August 17, 2011 13:37
Two teenagers who live near a U.S. military base in Korea are suffering from leukemia and two other locals died of the disease in their 20s about 10 years ago, a member of a civilian fact-finding team said on Tuesday.
Some U.S. veterans recently revealed that the U.S. Forces Korea base of Camp Carroll in Chilgok, North Gyeongsang Province was one of the sites used as a dump for hazardous and toxic materials, including the lethal defoliant Agent Orange between 1977 and 1982.
The government plans to investigate whether contaminated groundwater from the camp caused the disease.
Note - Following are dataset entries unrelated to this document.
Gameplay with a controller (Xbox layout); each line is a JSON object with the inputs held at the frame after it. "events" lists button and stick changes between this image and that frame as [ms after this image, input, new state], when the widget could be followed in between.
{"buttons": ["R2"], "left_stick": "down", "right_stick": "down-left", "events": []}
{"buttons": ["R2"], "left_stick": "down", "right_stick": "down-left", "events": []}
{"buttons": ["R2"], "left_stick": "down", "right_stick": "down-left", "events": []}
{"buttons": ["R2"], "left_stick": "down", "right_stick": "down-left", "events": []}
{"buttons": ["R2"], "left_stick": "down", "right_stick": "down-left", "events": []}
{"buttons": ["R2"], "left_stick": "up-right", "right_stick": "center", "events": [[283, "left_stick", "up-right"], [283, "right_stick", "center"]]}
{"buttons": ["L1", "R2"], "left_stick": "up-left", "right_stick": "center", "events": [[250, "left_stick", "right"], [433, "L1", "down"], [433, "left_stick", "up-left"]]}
A member of the team who conducted health tests on residents near Camp Carroll said, "The groundwater that locals have long been drinking is contaminated with leukemia-causing chemicals such as tetrachloroethylene [also known as perchloroethene or PCE] and trichloroethylene or TCE. We need to investigate if they contracted leukemia due to the chemicals from the U.S. base."
PCE and TCE are contained mainly in solvents. They have been linked to leukemia and liver cancer, and are toxic to the nervous and reproductive systems.
The fact-finding team will announce their findings on Wednesday. In a meeting with the ruling Grand National Party, the Environment Ministry said, "The government will decide whether to conduct health tests of its own on residents near Camp Carroll after the civilian team announces its findings. At the moment, we're making preliminary arrangements."
According to a survey in June by the joint Korea-U.S. investigation team after the veterans' revelation, the amount of PCE in nearby groundwater was over 26 times the permissible level for drinking water.
In an environmental survey of Camp Carroll conducted by Samsung C&T Corporation in 2004, the amount of PCE was more than 1,000 times the permissible level, the USFK admitted earlier.